FEDERAL Government Services Minister Bill Shorten once called it “Australia’s greatest failure of public administration in social security”.
That statement rang true last week when Catherine Holmes AC SC concluded that the robodebt scandal stemmed from “venality, incompetence and cowardice”.
That was one of the closing statements in a clinical, 990-page dissection of the scheme through a royal commission.
Handed down in three volumes, it contains a whopping 57 recommendations based on hundreds of hours of evidence and witness testimony.
Holmes described the scheme as “crude and cruel” and made people “feel like criminals”.
“In essence, people were traumatised on the off-chance they might owe money. It was a costly failure of public administration, in both human and economic terms,” she said.
The scheme was introduced in 2016 in a bid to tackle welfare fraud and recoup outstanding debts.
But as Holmes stated in her report, the scheme was rushed and the government of the time was misled.
At least three people committed suicide as a result of the stress the scheme placed on them.

*Information*.
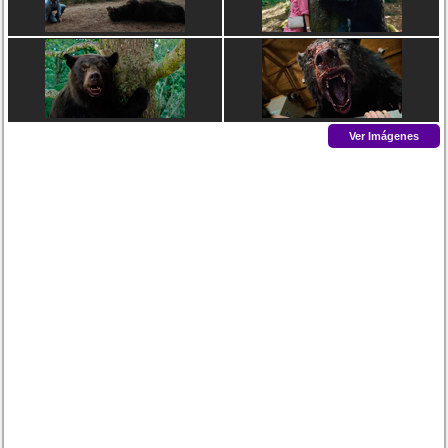
Ver Imágenes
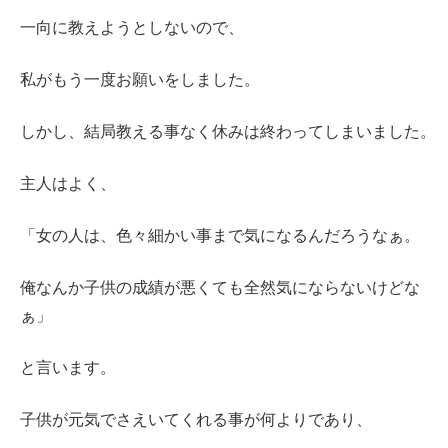
一向に教えようとしないので、
私がもう一度お願いをしました。
しかし、結局教える事なく休みは終わってしまいました。
主人はよく、
「女の人は、色々細かい事まで気になるんだろうなぁ。
俺なんか子供の成績が悪くても全然気にならないけどな
ぁ」
と言います。
子供が元気でさえいてくれる事が何よりであり、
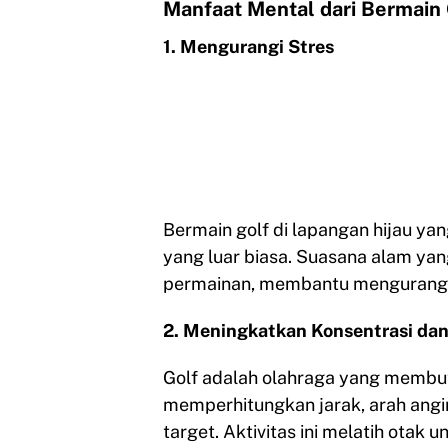
Manfaat Mental dari Bermain 
1. Mengurangi Stres
Bermain golf di lapangan hijau ya
yang luar biasa. Suasana alam yan
permainan, membantu mengurangi 
2. Meningkatkan Konsentrasi da
Golf adalah olahraga yang membut
memperhitungkan jarak, arah angi
target. Aktivitas ini melatih otak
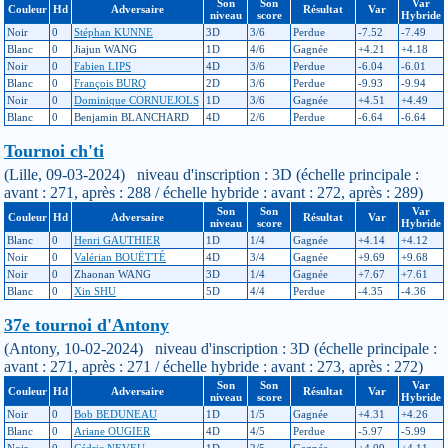
Son
Son
Var
Couleur
Hd
Adversaire
Résultat
Var
niveau
score
Hybride
Noir
0
Stéphan KUNNE
3D
3/6
Perdue
-7.52
-7.49
Blanc
0
Jiajun WANG
1D
4/6
Gagnée
+4.21
+4.18
Noir
0
Fabien LIPS
4D
3/6
Perdue
-6.04
-6.01
Blanc
0
François BURQ
2D
3/6
Perdue
-9.93
-9.94
Noir
0
Dominique CORNUEJOLS
1D
3/6
Gagnée
+4.51
+4.49
Blanc
0
Benjamin BLANCHARD
4D
2/6
Perdue
-6.64
-6.64
Tournoi ch'ti
(Lille, 09-03-2024) niveau d'inscription : 3D (échelle principale :
avant : 271, après : 288 / échelle hybride : avant : 272, après : 289)
Son
Son
Var
Couleur
Hd
Adversaire
Résultat
Var
niveau
score
Hybride
Blanc
0
Henri GAUTHIER
1D
1/4
Gagnée
+4.14
+4.12
Noir
0
Valérian BOUËTTÉ
4D
3/4
Gagnée
+9.69
+9.68
Noir
0
Zhaonan WANG
3D
1/4
Gagnée
+7.67
+7.61
Blanc
0
Xin SHU
5D
4/4
Perdue
-4.35
-4.36
37e tournoi d'Antony
(Antony, 10-02-2024) niveau d'inscription : 3D (échelle principale :
avant : 271, après : 271 / échelle hybride : avant : 273, après : 272)
Son
Son
Var
Couleur
Hd
Adversaire
Résultat
Var
niveau
score
Hybride
Noir
0
Bob BEDUNEAU
1D
1/5
Gagnée
+4.31
+4.26
Blanc
0
Ariane OUGIER
4D
4/5
Perdue
-5.97
-5.99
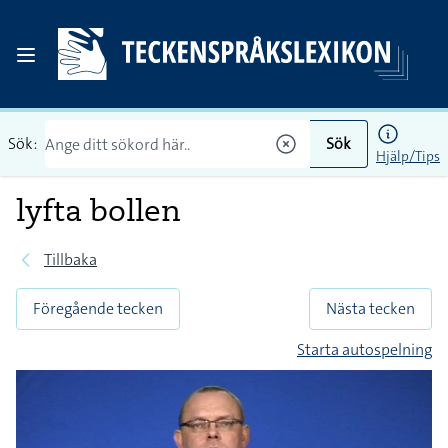
Sök:
Sök
Hjälp/Tips
lyfta bollen
Tillbaka
Föregående tecken
Nästa tecken
Starta autospelning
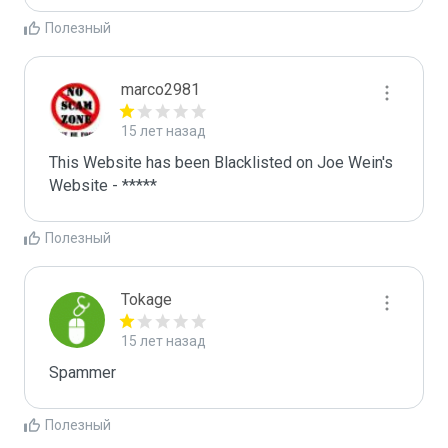
Полезный
marco2981
15 лет назад
This Website has been Blacklisted on Joe Wein's 
Website - *****
Полезный
Tokage
15 лет назад
Spammer
Полезный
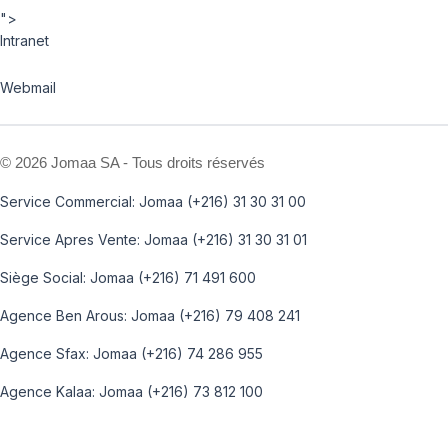
">
Intranet
Webmail
©
2026 Jomaa SA - Tous droits réservés
Service Commercial: Jomaa (+216) 31 30 31 00
Service Apres Vente: Jomaa (+216) 31 30 31 01
Siège Social: Jomaa (+216) 71 491 600
Agence Ben Arous: Jomaa (+216) 79 408 241
Agence Sfax: Jomaa (+216) 74 286 955
Agence Kalaa: Jomaa (+216) 73 812 100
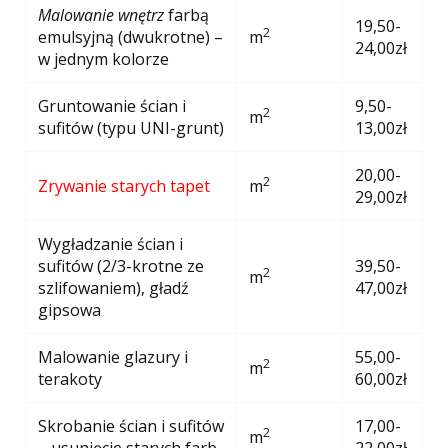
Malowanie wnętrz
farbą
19,50-
2
emulsyjną (dwukrotne) –
m
24,00zł
w jednym kolorze
Gruntowanie ścian i
9,50-
2
m
sufitów (typu UNI-grunt)
13,00zł
20,00-
2
Zrywanie starych tapet
m
29,00zł
Wygładzanie ścian i
sufitów (2/3-krotne ze
39,50-
2
m
szlifowaniem), gładź
47,00zł
gipsowa
Malowanie glazury i
55,00-
2
m
terakoty
60,00zł
Skrobanie ścian i sufitów
17,00-
2
m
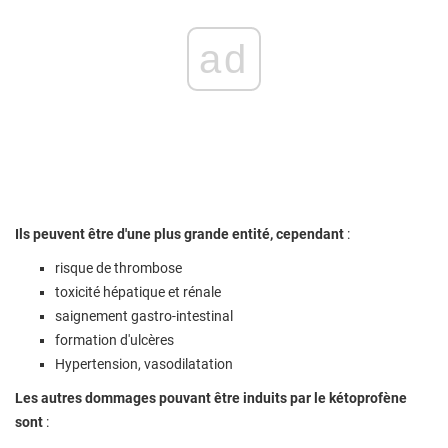
ad
Ils peuvent être d'une plus grande entité, cependant
:
risque de thrombose
toxicité hépatique et rénale
saignement gastro-intestinal
formation d'ulcères
Hypertension, vasodilatation
Les autres dommages pouvant être induits par le kétoprofène
sont
:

*Tasks to complete*.
**A)** According to the robodebt article, how many recommendations does the royal commission report contain?
**B)** Return the robodebt article's wording from "The scheme was introduced" up to and including "time was misled.", copied word for word.

*Answers by task*.
**A)** The report contains 57 recommendations.

**B)**
The scheme was introduced in 2016 in a bid to tackle welfare fraud and recoup outstanding debts.
But as Holmes stated in her report, the scheme was rushed and the government of the time was misled.